Chaos at the Da Nang airfield; enemy rockets have wasted hootches, Marines, and Phantom jets. I talk to a poge in thick glasses. The poge is reading a comic book. By using my voice as an instrument of command I convince the poge that I'm an officer and that I'm on a personal errand for the Commandant of the Marine Corps. Rafter Man and I are given a priority rating and have to wait only nine hours before we're stuffed into the cavernous belly of a C-130 Hercules cargo plane with a hundred Marine Corps lifers.
Thousands of feet below, Viet Nam is a narrow stripe of dried dragon shit upon which God has sprinkled toy tanks and airplanes and a lot of trees, flies, and Marines.
As we descend for a landing at Phu Bai Combat Base, Rafter Man hugs his three black-body Nikons like metal babies.

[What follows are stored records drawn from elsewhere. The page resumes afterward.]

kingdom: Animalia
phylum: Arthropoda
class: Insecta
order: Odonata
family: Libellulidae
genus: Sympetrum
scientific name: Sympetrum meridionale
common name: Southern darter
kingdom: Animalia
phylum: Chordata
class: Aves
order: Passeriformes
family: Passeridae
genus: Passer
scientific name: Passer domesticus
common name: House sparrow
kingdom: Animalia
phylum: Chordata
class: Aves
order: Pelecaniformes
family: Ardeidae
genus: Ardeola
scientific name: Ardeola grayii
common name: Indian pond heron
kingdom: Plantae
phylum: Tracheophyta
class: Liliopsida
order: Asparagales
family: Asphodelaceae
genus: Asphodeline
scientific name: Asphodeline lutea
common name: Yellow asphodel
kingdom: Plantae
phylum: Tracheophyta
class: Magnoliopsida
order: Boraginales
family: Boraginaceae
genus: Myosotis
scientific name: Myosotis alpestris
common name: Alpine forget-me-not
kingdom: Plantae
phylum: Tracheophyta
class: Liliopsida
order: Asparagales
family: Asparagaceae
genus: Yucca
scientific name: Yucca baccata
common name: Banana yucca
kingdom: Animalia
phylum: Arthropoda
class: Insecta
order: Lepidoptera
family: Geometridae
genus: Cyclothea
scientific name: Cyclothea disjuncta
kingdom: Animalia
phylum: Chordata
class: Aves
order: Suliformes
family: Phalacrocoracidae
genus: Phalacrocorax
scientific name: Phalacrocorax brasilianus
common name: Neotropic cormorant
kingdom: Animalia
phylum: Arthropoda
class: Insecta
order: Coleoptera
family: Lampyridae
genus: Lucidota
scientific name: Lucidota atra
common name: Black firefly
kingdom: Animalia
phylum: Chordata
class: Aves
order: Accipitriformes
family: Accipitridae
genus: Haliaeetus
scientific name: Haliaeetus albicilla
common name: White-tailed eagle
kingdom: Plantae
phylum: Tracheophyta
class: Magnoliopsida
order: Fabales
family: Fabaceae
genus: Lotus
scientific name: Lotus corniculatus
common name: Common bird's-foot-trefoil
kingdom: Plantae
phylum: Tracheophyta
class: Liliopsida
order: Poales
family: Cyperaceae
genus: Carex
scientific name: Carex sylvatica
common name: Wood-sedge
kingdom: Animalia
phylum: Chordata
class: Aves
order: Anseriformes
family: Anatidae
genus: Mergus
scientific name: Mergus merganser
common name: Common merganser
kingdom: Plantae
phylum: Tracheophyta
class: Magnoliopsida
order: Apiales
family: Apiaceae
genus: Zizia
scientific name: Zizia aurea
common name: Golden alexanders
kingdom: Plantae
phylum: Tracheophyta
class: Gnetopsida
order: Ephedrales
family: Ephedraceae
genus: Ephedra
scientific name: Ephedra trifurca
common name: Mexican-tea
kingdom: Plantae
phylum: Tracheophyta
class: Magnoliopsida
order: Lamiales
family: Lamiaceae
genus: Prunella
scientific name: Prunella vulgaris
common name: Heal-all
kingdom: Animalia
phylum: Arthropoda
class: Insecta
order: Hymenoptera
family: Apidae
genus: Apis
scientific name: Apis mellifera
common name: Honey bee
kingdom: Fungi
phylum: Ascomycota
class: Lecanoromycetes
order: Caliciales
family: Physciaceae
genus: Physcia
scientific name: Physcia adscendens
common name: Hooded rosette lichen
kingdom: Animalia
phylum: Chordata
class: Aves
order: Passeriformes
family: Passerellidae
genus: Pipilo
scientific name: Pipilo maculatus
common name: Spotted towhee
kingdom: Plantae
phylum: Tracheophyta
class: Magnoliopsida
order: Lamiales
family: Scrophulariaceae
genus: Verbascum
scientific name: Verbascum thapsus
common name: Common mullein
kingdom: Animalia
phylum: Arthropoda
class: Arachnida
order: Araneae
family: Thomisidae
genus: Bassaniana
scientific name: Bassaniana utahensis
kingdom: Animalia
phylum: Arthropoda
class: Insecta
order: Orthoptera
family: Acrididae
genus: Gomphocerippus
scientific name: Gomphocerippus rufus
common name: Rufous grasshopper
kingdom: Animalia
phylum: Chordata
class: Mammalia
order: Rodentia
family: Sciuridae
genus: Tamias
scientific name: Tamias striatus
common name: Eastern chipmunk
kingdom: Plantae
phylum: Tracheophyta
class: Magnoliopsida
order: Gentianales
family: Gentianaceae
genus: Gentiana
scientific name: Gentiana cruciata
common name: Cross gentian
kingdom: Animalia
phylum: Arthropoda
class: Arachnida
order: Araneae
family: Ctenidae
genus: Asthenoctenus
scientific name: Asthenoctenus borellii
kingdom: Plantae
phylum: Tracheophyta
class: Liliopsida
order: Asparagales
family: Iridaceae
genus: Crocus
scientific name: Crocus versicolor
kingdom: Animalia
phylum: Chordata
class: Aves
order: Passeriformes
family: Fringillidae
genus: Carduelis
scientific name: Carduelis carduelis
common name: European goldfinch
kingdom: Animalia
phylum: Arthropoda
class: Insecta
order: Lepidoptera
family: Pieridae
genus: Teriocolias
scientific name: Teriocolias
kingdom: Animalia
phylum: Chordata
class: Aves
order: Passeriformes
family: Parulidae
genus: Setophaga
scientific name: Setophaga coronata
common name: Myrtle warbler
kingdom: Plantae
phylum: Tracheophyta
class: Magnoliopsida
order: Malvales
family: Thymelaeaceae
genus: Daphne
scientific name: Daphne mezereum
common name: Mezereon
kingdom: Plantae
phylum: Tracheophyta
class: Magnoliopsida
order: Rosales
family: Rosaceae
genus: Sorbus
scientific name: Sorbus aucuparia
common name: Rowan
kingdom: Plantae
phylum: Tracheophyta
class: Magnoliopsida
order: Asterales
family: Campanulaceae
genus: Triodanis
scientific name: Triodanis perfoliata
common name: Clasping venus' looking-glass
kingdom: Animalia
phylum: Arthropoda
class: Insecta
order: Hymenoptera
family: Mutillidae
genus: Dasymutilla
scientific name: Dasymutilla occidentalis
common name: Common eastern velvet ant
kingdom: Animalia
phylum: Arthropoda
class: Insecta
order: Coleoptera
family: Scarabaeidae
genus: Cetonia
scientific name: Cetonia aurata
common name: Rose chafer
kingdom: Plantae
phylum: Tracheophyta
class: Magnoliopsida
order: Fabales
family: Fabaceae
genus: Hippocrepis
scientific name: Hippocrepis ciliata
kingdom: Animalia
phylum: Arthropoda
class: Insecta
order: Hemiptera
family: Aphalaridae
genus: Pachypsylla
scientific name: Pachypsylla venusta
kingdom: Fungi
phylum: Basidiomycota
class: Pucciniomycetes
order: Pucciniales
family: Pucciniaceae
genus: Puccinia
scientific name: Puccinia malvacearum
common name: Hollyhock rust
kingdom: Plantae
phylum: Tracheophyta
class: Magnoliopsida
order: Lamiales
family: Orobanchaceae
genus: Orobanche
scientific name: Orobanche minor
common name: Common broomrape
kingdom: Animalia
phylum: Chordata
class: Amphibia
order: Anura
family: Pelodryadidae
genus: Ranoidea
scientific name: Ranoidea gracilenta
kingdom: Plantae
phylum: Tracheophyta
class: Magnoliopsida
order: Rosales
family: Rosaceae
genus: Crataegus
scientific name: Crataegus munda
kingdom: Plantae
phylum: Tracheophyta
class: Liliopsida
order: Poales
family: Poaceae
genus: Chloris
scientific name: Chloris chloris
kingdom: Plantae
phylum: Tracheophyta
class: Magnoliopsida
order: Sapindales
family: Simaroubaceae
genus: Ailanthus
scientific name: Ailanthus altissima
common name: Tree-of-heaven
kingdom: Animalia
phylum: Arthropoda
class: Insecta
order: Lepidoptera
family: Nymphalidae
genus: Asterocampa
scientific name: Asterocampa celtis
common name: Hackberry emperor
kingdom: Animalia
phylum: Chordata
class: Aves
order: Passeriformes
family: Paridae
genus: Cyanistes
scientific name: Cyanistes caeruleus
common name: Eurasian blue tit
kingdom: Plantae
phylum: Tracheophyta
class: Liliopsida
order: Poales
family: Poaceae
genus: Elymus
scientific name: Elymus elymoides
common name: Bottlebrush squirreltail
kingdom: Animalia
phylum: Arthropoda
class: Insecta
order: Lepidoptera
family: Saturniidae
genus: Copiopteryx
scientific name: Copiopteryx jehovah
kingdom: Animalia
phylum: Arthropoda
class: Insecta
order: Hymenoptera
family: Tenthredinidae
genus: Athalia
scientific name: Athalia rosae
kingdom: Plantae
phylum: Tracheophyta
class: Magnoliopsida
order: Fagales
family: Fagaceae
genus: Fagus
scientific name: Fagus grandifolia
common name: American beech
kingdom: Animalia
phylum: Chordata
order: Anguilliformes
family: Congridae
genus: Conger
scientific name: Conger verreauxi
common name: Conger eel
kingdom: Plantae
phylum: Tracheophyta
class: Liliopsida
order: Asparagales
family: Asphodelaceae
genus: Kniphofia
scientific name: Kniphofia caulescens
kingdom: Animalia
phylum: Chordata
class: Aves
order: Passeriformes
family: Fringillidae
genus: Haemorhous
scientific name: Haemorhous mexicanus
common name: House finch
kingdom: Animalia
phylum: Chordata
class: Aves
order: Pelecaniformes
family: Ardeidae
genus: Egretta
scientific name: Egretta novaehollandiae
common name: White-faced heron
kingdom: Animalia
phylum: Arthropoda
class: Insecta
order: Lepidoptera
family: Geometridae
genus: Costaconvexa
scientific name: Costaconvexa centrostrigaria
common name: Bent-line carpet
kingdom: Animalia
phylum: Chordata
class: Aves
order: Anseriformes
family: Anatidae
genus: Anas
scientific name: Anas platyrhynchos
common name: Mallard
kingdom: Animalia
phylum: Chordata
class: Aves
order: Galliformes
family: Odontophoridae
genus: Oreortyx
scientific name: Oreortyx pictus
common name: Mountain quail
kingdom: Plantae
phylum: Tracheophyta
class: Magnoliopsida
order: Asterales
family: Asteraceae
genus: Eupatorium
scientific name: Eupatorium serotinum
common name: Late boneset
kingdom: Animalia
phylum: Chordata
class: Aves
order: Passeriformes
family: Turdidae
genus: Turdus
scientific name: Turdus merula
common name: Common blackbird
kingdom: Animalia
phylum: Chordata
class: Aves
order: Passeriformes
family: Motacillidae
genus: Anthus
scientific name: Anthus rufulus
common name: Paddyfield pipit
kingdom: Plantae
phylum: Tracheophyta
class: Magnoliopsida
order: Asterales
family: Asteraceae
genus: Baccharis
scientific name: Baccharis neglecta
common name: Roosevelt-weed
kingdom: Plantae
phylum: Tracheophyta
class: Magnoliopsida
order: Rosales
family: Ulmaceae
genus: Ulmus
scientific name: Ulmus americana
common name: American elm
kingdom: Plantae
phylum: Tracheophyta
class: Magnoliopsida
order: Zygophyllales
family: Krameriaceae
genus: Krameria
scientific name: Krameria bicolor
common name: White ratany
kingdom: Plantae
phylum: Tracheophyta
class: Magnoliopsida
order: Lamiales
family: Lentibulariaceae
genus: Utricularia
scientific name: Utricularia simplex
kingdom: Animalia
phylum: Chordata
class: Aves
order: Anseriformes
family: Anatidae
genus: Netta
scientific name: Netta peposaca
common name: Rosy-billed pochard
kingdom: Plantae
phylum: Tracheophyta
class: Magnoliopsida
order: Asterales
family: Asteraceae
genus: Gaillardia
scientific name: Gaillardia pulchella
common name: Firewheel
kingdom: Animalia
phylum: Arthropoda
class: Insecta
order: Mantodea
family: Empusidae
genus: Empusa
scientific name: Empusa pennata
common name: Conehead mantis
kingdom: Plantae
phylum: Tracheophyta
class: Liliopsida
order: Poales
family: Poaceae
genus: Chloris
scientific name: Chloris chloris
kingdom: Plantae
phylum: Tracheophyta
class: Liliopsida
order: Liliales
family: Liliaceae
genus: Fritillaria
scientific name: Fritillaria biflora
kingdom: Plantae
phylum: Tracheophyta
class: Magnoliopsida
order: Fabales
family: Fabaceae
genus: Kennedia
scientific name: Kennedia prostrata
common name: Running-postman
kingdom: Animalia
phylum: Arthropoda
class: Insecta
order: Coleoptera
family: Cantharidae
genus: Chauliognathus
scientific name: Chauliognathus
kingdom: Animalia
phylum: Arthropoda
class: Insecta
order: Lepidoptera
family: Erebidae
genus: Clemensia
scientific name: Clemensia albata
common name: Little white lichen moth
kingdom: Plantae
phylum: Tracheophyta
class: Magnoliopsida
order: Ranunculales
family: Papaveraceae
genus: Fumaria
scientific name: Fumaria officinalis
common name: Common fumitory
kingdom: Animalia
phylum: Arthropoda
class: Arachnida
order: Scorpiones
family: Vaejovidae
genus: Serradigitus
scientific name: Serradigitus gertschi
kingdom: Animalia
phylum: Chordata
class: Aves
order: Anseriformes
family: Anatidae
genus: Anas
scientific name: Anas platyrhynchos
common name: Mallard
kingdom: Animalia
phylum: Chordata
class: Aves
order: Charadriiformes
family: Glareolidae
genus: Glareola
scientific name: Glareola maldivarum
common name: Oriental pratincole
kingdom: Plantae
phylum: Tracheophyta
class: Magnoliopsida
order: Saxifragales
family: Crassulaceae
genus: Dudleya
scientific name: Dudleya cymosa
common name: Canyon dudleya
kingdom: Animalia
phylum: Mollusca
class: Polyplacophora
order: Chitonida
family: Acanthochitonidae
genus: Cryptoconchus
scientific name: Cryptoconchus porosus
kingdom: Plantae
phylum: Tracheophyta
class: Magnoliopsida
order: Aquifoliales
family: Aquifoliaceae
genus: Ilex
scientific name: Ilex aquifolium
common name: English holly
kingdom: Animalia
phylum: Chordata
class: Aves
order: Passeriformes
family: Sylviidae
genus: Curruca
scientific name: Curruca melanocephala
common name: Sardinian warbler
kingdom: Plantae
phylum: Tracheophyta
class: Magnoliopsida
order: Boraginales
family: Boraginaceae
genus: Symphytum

I laugh. "When the grunts see that the famous Rafter Man is here, they'll just know that the war must be over."
Rafter Man grins.
Rafter Man won his nickname the night he fell out of the rafters at the Thunderbird Club, the enlisted men's slop chute back in the First Marine Division headquarters area. An Australian comedian and two fat Korean belly dancers were entertaining an SRO audience. Rafter Man was hammered, but so was I, so I couldn't stop him. We were back near the entrance and Rafter Man decided that the only way he was going to get a good look at the seminude belly dancers was to climb up into the rafters and crawl out above the mass of green Marines.